EXERCISE TASK:
According to the blog comments, where will Bouchercon 2010 take place?

Blogger MysterLynch said...

Sounds cool. I look forward to it.

August 27, 2009  
Blogger Peter Rozovsky said...

Oh, cool. The crowd is beginning to assemble already!

August 27, 2009  
Blogger Uriah Robinson said...

Congrats on your moderation.

August 27, 2009  
Blogger Peter Rozovsky said...

Thanks. Better moderation than immoderation, I have always said.

August 27, 2009  
Blogger Ali Karim said...

VERY COOL PANEL, I'll be there, do you need any Gin????

;-)

Ali

August 27, 2009  
Blogger Peter Rozovsky said...

My practice is to abstain before tea time. Feel free to bring your own Gordon's, though. Just don't feed the panelists until after we're done.

August 27, 2009  
Blogger Gary Corby said...

I will indeed see you there, and looking forward to it.

Hope it goes well.

August 27, 2009  
Blogger Peter Rozovsky said...

All this, and it begins at a reasonable hour of the morning, too. I'll look forward to meeting you.

August 27, 2009  
Blogger Kiwicraig said...

sounds like a great panel Peter - hope you enjoy it. I was reading some interviews with authors and translators recently, and they were talking about how the skill of the translator can affect the book so very much.

Also, I recently interviewed Craig Russell (Scottish writer who made his name with the Hamburg-set Jan Fabel series, to such an extent some media thought he was a German with an Anglo pseudonym) - and he was talking about how he works with his translator to ensure humour and things like that make it through too... and how tough that can be.

Interesting stuff - have an awesome time. I'm jealous - hopefully I will make it to a Boucheron one day.

August 27, 2009  
Blogger Peter Rozovsky said...

I'd be interested in how Russell and his translator work together. Where can I find that interview? If it's on your site, I missed it.

I've interviewed authors, and I've interviewed translators, but never at the same time. I'll want to get my hands on any interviews that I can to increase my stock of questions.

Bouchercon 2010 will take place in San Francisco, which may be marginally more convenient for you to get to.

August 27, 2009  
Blogger Dana King said...

Sounds like a good panel, and a topic of more than passing interest. Excellent choice of moderator, as well. Sounds like something worth making time for.

August 27, 2009  
Blogger Barbara said...

Rats! I probably won't arrive in time. Insert multiple bad words here. Though I suppose my students would forgive me if I canceled two classes instead of one.... hmmm....

DATA EXCERPT:
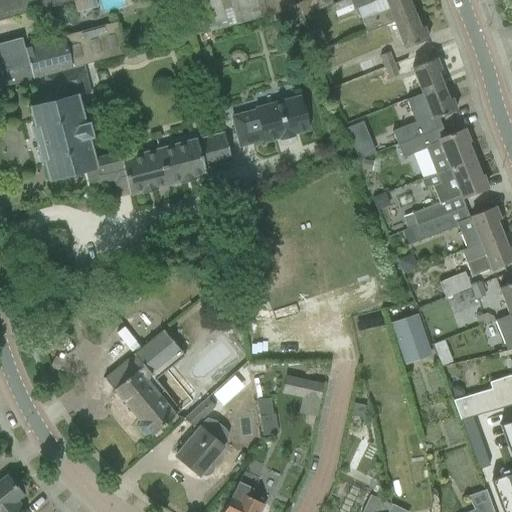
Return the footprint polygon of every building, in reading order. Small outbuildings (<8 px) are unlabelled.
[(0,0),(0,20),(80,0),(0,0)] [(194,0),(203,33),(269,16),(293,9),(290,0),(194,0)] [(302,15),(332,3),(330,0),(307,0),(297,4),(302,15)] [(394,23),(414,15),(408,1),(410,0),(343,0),(332,5),(337,17),(354,11),(354,10),(357,9),(366,33),(394,22),(394,23)] [(269,16),(272,26),(295,20),(293,9),(269,16)] [(404,49),(428,40),(423,27),(419,29),(414,15),(394,23),(404,49)] [(0,88),(43,76),(82,66),(125,54),(117,23),(62,38),(61,39),(62,40),(13,53),(10,42),(0,44),(0,88)] [(322,42),(312,46),(316,55),(326,50),(322,42)] [(384,68),(393,64),(388,53),(380,56),(384,68)] [(435,59),(412,68),(422,94),(442,86),(436,72),(440,71),(435,59)] [(362,76),(375,71),(371,60),(358,65),(362,76)] [(384,68),(388,79),(397,76),(393,64),(384,68)] [(90,93),(82,66),(43,76),(50,103),(29,108),(34,127),(31,128),(40,161),(43,160),(48,180),(85,170),(90,190),(110,184),(112,192),(127,187),(121,162),(109,165),(106,156),(93,160),(87,138),(91,137),(87,123),(83,125),(76,96),(90,93)] [(442,86),(422,94),(405,101),(414,123),(391,132),(398,146),(436,130),(432,120),(456,111),(451,99),(447,100),(442,86)] [(253,110),(232,116),(240,146),(263,140),(264,142),(279,138),(280,140),(294,136),(293,134),(308,130),(299,96),(253,108),(253,110)] [(436,130),(398,146),(403,158),(413,154),(426,149),(436,173),(436,174),(450,169),(473,160),(467,143),(468,142),(463,130),(440,139),(436,130)] [(204,168),(228,162),(221,134),(158,150),(168,185),(180,182),(180,184),(194,181),(193,179),(206,175),(204,168)] [(371,144),(354,150),(358,160),(375,154),(371,144)] [(156,189),(168,185),(158,150),(122,160),(120,153),(106,156),(109,165),(121,162),(127,187),(130,195),(142,192),(143,194),(156,191),(156,189)] [(374,161),(364,160),(362,169),(372,171),(374,161)] [(438,203),(411,214),(416,226),(452,212),(447,201),(460,196),(461,198),(486,188),(482,176),(480,177),(473,160),(450,169),(436,174),(436,173),(422,179),(420,180),(421,180),(424,188),(432,187),(438,203)] [(416,226),(401,232),(407,246),(457,226),(466,249),(501,235),(495,221),(499,220),(494,208),(470,217),(471,217),(456,223),(452,212),(416,226)] [(501,235),(461,251),(466,263),(471,277),(491,269),(511,260),(511,253),(510,248),(506,249),(501,235)] [(210,292),(227,278),(223,260),(204,264),(210,292)] [(464,272),(439,283),(444,297),(445,298),(471,287),(470,286),(466,277),(464,272)] [(511,282),(498,288),(509,314),(511,313),(511,282)] [(479,283),(470,286),(471,287),(476,299),(484,296),(480,284),(479,283)] [(494,290),(484,293),(489,308),(499,304),(494,290)] [(509,315),(494,321),(506,352),(511,350),(511,313),(509,314),(509,315)] [(390,324),(400,355),(426,347),(416,316),(390,324)] [(105,378),(104,379),(139,422),(136,427),(143,435),(148,433),(151,436),(175,415),(174,415),(159,395),(164,391),(155,380),(175,363),(170,358),(179,350),(162,330),(134,354),(105,378)] [(432,345),(437,356),(448,351),(443,340),(432,345)] [(25,392),(53,383),(40,343),(13,352),(25,392)] [(341,360),(339,376),(356,378),(358,362),(341,360)] [(511,375),(509,377),(509,376),(489,383),(491,390),(453,402),(460,420),(471,417),(511,404),(511,375)] [(454,399),(464,396),(463,389),(457,386),(451,388),(454,399)] [(186,405),(174,415),(175,415),(183,419),(200,403),(195,397),(186,405)] [(200,403),(183,419),(193,426),(214,407),(206,398),(200,403)] [(354,404),(351,416),(363,418),(366,406),(354,404)] [(275,415),(272,415),(259,417),(262,436),(277,434),(275,415)] [(460,420),(459,420),(462,428),(474,424),(471,417),(460,420)] [(212,470),(213,468),(212,466),(210,462),(222,447),(226,443),(228,436),(224,428),(215,421),(206,418),(201,423),(199,428),(175,457),(198,476),(199,475),(201,476),(202,476),(204,477),(205,477),(207,476),(208,476),(209,475),(210,474),(211,473),(212,471),(212,470)] [(416,491),(407,421),(381,424),(390,494),(416,491)] [(465,435),(476,431),(474,424),(462,428),(465,435)] [(467,443),(479,439),(476,431),(465,435),(467,443)] [(481,446),(479,439),(467,443),(470,450),(481,446)] [(481,446),(470,450),(473,457),(484,453),(481,446)] [(489,465),(485,456),(474,460),(478,469),(489,465)] [(222,511),(260,511),(264,505),(249,498),(259,478),(243,471),(222,511)] [(511,511),(511,472),(490,481),(501,511),(511,511)] [(0,511),(22,511),(15,502),(22,496),(20,494),(25,489),(14,475),(9,479),(6,476),(0,481),(0,511)] [(492,511),(485,490),(466,497),(474,511),(492,511)] [(386,511),(390,505),(369,496),(361,511),(386,511)]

EXPECTED ANSWER:
San Francisco.